Print the records below from the first line through the line containing "Table 3. Heat", both included, word for word.

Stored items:
***
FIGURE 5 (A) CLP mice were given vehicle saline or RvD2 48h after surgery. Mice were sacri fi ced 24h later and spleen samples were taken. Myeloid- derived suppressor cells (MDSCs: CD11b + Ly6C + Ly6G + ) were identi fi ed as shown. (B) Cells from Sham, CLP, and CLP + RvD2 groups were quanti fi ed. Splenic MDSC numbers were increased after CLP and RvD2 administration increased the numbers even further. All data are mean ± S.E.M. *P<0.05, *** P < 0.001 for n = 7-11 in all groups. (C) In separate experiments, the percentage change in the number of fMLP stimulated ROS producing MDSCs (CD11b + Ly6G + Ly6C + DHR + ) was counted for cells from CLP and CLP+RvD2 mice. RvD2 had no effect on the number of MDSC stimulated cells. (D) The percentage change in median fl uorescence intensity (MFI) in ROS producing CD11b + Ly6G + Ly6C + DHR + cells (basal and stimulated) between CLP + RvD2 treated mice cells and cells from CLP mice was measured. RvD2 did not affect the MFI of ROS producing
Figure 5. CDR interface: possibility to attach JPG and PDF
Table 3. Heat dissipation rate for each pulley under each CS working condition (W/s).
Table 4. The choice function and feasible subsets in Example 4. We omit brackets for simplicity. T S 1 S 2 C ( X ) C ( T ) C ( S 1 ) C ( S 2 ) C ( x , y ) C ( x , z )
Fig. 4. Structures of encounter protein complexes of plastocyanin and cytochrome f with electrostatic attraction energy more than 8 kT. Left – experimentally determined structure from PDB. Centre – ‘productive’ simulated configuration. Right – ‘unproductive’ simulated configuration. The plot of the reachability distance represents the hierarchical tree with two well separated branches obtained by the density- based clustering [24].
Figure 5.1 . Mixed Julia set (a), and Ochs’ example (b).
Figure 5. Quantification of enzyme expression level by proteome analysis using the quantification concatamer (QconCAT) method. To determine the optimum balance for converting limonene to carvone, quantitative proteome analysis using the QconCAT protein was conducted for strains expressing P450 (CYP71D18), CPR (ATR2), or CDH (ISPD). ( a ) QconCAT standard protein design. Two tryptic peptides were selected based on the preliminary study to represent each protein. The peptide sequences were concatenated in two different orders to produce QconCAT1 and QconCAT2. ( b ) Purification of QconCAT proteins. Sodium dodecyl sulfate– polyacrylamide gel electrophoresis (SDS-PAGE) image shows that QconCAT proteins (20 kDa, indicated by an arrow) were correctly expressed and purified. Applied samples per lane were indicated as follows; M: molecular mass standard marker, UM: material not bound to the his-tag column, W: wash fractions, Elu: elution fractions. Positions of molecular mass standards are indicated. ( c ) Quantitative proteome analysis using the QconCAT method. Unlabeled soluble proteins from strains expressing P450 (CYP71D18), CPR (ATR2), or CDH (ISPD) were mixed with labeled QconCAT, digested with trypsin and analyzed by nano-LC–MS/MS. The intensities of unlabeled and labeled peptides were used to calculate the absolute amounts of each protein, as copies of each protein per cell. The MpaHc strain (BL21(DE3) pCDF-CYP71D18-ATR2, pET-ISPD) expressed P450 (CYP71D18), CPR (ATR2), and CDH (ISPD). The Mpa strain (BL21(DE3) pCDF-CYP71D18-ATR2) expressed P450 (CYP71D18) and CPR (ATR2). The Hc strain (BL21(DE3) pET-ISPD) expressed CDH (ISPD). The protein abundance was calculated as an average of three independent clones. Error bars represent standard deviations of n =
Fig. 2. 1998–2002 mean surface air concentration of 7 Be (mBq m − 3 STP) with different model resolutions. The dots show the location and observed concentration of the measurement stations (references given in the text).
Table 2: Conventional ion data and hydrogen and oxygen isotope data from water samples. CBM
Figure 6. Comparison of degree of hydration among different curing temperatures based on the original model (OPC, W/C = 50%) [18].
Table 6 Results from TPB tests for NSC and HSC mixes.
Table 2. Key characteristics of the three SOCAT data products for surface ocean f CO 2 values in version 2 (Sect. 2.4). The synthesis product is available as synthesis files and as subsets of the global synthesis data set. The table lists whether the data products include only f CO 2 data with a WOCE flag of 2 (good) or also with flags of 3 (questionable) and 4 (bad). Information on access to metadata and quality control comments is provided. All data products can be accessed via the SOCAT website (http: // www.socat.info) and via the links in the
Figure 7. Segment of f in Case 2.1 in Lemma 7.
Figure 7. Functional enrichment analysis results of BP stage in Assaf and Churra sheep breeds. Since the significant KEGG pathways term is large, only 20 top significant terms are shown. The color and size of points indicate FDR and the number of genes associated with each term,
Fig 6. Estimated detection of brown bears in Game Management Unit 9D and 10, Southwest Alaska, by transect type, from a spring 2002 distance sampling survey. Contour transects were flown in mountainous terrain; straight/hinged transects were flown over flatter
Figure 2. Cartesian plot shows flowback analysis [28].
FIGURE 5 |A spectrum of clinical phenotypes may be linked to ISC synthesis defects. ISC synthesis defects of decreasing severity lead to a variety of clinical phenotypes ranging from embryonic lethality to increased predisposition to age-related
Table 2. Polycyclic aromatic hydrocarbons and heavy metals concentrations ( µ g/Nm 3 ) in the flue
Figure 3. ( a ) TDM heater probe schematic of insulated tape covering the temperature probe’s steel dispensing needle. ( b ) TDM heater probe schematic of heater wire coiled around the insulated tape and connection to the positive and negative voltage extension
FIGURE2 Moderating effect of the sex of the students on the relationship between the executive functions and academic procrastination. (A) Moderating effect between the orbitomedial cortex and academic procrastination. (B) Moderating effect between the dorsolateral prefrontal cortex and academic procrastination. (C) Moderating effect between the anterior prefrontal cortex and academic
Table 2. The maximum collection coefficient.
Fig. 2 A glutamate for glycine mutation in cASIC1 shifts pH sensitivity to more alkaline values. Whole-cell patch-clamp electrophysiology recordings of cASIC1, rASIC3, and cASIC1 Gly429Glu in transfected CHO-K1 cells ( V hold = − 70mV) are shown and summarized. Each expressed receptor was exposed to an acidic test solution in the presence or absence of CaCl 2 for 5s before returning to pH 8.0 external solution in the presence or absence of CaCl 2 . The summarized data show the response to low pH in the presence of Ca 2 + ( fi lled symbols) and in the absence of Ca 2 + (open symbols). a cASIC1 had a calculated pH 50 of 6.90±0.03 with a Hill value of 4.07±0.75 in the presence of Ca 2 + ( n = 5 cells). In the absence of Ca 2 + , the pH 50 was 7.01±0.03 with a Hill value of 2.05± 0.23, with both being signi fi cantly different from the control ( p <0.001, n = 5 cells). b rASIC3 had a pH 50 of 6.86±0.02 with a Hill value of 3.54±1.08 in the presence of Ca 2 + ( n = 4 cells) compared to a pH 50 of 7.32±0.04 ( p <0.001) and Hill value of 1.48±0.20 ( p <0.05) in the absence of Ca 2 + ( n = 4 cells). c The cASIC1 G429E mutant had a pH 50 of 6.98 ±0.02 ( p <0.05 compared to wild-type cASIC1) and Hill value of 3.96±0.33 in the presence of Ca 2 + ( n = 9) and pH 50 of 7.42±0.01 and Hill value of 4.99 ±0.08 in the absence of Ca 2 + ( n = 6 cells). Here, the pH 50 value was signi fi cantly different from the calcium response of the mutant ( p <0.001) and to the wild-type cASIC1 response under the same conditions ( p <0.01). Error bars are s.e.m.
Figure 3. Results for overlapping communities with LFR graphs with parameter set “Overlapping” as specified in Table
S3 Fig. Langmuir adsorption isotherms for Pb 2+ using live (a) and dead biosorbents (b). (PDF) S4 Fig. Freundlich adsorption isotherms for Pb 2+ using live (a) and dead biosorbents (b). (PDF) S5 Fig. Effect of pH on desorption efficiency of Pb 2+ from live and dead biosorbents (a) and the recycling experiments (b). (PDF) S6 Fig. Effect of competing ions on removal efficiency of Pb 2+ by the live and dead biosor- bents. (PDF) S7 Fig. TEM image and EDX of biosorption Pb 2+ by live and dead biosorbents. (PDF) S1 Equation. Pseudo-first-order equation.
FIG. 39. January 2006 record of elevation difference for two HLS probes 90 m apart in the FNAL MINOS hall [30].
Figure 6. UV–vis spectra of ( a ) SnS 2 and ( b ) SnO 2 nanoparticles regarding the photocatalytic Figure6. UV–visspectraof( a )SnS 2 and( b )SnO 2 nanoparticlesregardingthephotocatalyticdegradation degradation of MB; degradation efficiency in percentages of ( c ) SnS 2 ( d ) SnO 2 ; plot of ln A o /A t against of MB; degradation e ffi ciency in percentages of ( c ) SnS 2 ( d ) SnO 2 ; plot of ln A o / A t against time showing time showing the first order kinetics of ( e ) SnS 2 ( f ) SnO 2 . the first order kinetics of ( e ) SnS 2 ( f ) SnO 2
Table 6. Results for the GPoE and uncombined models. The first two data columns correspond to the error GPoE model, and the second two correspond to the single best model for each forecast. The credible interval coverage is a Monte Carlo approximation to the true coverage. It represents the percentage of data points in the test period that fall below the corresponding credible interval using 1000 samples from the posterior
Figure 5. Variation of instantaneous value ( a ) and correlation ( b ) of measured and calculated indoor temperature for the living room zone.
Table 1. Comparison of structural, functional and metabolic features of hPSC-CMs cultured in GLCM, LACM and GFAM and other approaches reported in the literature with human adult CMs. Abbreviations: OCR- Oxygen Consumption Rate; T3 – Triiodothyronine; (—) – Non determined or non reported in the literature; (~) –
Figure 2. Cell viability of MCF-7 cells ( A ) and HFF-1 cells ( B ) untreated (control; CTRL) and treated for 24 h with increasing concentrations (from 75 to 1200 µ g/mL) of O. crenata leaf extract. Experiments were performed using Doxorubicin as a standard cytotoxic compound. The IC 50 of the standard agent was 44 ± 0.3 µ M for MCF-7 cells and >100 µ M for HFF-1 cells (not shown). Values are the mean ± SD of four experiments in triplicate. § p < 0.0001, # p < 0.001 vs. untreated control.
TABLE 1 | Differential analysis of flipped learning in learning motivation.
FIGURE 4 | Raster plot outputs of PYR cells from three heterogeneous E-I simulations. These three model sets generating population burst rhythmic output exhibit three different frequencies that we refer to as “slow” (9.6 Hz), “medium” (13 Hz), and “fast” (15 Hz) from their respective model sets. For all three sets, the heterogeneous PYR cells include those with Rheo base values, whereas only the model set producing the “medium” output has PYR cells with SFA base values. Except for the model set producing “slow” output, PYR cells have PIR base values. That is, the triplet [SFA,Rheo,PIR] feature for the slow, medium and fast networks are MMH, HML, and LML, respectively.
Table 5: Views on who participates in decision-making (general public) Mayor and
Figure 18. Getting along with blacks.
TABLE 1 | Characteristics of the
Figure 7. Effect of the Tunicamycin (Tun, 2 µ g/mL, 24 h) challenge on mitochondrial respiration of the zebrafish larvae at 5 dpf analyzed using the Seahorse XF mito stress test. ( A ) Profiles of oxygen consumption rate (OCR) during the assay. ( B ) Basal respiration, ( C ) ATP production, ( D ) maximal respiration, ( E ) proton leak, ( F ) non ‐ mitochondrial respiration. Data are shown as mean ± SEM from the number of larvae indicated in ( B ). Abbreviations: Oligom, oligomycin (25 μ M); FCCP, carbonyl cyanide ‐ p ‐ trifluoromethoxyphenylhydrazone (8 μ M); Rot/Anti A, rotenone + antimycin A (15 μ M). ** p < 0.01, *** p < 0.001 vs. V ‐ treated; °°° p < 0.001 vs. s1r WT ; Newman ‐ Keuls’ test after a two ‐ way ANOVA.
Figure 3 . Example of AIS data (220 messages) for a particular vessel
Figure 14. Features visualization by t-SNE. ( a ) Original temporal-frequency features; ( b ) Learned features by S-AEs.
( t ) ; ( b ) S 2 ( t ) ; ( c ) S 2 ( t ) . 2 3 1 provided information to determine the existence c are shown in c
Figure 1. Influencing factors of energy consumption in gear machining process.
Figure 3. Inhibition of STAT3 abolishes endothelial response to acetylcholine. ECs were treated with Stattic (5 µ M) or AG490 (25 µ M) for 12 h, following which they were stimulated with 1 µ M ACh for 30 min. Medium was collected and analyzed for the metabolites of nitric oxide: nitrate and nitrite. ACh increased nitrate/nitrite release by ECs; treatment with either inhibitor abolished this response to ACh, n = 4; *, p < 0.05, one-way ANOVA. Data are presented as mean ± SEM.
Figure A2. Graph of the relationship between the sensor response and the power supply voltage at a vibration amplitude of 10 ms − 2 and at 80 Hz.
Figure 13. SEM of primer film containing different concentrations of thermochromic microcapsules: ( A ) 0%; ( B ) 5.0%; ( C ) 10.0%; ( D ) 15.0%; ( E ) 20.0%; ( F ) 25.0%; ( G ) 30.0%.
***
Exercise response —
FIGURE 5 (A) CLP mice were given vehicle saline or RvD2 48h after surgery. Mice were sacri fi ced 24h later and spleen samples were taken. Myeloid- derived suppressor cells (MDSCs: CD11b + Ly6C + Ly6G + ) were identi fi ed as shown. (B) Cells from Sham, CLP, and CLP + RvD2 groups were quanti fi ed. Splenic MDSC numbers were increased after CLP and RvD2 administration increased the numbers even further. All data are mean ± S.E.M. *P<0.05, *** P < 0.001 for n = 7-11 in all groups. (C) In separate experiments, the percentage change in the number of fMLP stimulated ROS producing MDSCs (CD11b + Ly6G + Ly6C + DHR + ) was counted for cells from CLP and CLP+RvD2 mice. RvD2 had no effect on the number of MDSC stimulated cells. (D) The percentage change in median fl uorescence intensity (MFI) in ROS producing CD11b + Ly6G + Ly6C + DHR + cells (basal and stimulated) between CLP + RvD2 treated mice cells and cells from CLP mice was measured. RvD2 did not affect the MFI of ROS producing
Figure 5. CDR interface: possibility to attach JPG and PDF
Table 3. Heat dissipation rate for each pulley under each CS working condition (W/s).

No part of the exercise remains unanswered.